Pertama, tekanan sentimen negatif dari negara-negara besar yang mayoritas diperkirakan mulai mereda. Beberapa di antaranya seperti, efek penghentian sementara (shutdown) aktivitas pemerintahan tidak berpengaruh signifikan terhadap kinerja investasi karena ekspektasi tertundanya pengurangan stimulus moneter oleh bank sentral AS jika pemulihan ekonomi terhambat oleh kejadian “shutdown” tersebut, di samping angka pengangguran terakhir dan inflasi yang masih belum mencapai target untuk realisasi pengurangan stimulus. Kekhawatiran saat ini masih terfokus pada masalah batas utang pemerintah AS dengan kemungkinan besar dinaikkannya batas utang untuk menghindari gagal bayar.
Di kawasan Uni Eropa, pemulihan ekonomi terlihat dari beberapa indikator, seperti indeks manufaktur Purchasing Manager Index (PMI) yang bertahan di atas level 50 (indikator ekonomi ekspansi), yakni 51,1 per September 2013. Di samping itu, masalah kekhawatiran utang yang sudah berlalu juga terlihat pada tren imbal hasil (yield) obligasi yang cenderung turun dari posisi 1 tahun terakhir di bawah 5% pada negara-negara besar yang sempat mengalami krisis utang, seperti Italia dan Spanyol.

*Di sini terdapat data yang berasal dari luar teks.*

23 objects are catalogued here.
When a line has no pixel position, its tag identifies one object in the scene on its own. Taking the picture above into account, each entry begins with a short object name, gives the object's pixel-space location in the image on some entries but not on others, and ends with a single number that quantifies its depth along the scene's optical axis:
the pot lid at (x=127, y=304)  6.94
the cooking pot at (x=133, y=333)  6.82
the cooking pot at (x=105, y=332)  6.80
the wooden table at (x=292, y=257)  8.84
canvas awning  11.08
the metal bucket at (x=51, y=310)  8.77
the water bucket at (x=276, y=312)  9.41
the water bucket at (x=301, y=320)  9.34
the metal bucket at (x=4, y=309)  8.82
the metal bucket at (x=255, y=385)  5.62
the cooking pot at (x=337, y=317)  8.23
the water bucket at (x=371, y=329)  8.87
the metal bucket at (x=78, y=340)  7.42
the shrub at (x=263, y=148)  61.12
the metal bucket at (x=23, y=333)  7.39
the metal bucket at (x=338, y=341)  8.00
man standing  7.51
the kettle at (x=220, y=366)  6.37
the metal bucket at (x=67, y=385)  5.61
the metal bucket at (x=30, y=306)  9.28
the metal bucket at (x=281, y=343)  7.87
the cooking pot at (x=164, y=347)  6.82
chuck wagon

Kedua, ekspektasi membaiknya potret makroekonomi domestik jelang akhir tahun, seperti laju inflasi tahunan yang diperkirakan mulai melambat pasca melonjak di atas 8% akibat keputusan kenaikan harga Bahan Bakar Minyak (BBM) per Juni 2013. Kondisi defisit neraca perdagangan pun juga mulai membaik, terlebih setelah per Agustus 2013 tercatat surplus $132,4 juta sekaligus diharapkan bisa menjadi sentimen pendorong penguatan kembali kurs Rupiah terhadap Dollar AS.
Ketiga, aliran dana investor asing juga kembali membanjiri pasar modal domestik sekaligus mencerminkan mulai meredanya kekhawatiran asing terhadap prospek investasi di Pasar Modal domestik. Hal itu terlihat pada laju aksi jual masif yang mulai mereda, baik di pasar Saham maupun Obligasi pemerintah. Di pasar saham, investor asing akhirnya mencatat transaksi pembelian bersih sepanjang September 2013 sebesar Rp61 miliar. Sementara di pasar SUN, kepemilikan investor asing di SUN kembali terkerek naik menjadi Rp 294,14 triliun di akhir September 2013 atau bertambah Rp10,13 triliun dibanding akhir bulan sebelumnya.
Keempat, sisi valuasi masih cukup menarik. Di bursa saham, Price Earnings Ratio (PER) dari indeks LQ45 yang dianggap mewakili pergerakan IHSG masih sedikit berada di bawah rata-rata historis jangka panjang di level 16 kali. Sementara di pasar SUN, spread (selisih) yield SUN tenor 10 tahun terhadap suku bunga FASBI yang sudah kembali turun dari level rata-rata plus 2 deviasi dalam 3 tahun terakhir juga secara tidak langsung mengindikasikan mulai adanya tren peningkatan pada harga SUN.
Dengan ekspektasi sentimen positif, baik dari dalam maupun luar negeri, maka peluang perbaikan kinerja investasi Reksa Dana yang berbasis investasi di Saham maupun Obligasi masih terbuka, terlebih menyusul momentum Windows Dressing yang umum terjadi jelang penutupan tahun. Investor pun bisa mencermati periode Oktober – November sebagai momentum akumulasi bertahap.
Namun, investor disarankan agar momentum ini lebih dimanfaatkan sebagai akumulasi investasi untuk jangka panjang sehingga pemilihan jenis dan produk Reksa Dana harus disesuaikan dengan profil resiko masing-masing agar hasil investasi yang diperoleh sesuai dengan target dan tujuan investasi.